● What you will do:
Where a line below holds the string "进程PID", that line goes into the answer.

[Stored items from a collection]
- - - -
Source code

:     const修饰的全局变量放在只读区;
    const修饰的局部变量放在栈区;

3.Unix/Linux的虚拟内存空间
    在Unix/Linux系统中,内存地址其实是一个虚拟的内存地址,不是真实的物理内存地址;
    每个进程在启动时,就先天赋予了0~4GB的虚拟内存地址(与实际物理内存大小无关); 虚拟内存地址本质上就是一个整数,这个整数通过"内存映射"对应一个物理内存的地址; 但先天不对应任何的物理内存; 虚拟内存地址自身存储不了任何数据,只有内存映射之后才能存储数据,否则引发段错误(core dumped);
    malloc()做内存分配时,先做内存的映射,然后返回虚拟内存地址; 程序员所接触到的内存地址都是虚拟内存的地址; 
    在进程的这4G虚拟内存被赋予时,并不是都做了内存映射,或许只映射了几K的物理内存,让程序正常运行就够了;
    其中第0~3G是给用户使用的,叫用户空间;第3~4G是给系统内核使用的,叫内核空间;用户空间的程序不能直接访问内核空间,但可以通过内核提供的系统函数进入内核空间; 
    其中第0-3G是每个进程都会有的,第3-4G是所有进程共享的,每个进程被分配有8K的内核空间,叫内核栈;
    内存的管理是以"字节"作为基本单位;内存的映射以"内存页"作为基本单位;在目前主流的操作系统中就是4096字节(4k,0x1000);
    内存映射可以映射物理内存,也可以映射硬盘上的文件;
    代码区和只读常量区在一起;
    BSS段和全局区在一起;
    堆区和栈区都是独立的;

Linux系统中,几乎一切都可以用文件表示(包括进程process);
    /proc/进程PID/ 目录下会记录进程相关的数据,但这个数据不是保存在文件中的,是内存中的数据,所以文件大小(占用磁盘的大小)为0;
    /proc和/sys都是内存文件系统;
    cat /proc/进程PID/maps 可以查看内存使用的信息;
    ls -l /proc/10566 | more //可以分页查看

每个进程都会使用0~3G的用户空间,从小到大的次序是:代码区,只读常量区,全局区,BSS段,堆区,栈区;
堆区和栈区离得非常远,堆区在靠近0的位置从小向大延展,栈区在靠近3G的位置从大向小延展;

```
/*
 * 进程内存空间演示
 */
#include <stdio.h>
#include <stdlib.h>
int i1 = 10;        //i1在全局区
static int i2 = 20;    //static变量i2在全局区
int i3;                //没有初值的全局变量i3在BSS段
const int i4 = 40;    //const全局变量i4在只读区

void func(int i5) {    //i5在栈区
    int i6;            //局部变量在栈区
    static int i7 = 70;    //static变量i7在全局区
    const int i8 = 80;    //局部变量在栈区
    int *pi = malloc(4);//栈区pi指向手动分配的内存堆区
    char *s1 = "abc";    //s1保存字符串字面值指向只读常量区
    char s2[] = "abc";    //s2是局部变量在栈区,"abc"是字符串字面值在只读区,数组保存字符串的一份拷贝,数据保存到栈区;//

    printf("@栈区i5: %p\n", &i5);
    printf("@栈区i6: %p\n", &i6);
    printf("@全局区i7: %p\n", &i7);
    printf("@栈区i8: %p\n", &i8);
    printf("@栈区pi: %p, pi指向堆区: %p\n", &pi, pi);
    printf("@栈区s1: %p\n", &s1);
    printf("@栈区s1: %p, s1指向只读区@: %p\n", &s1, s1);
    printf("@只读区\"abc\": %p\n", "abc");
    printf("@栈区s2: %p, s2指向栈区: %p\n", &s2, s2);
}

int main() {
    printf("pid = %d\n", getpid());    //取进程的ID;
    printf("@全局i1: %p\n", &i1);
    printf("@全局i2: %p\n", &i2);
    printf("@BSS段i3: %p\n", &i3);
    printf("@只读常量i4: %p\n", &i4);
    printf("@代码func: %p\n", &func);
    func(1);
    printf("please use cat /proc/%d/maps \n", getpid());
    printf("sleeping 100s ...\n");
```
- - - -
● Output of the exercise:
    /proc/进程PID/ 目录下会记录进程相关的数据,但这个数据不是保存在文件中的,是内存中的数据,所以文件大小(占用磁盘的大小)为0;
    cat /proc/进程PID/maps 可以查看内存使用的信息;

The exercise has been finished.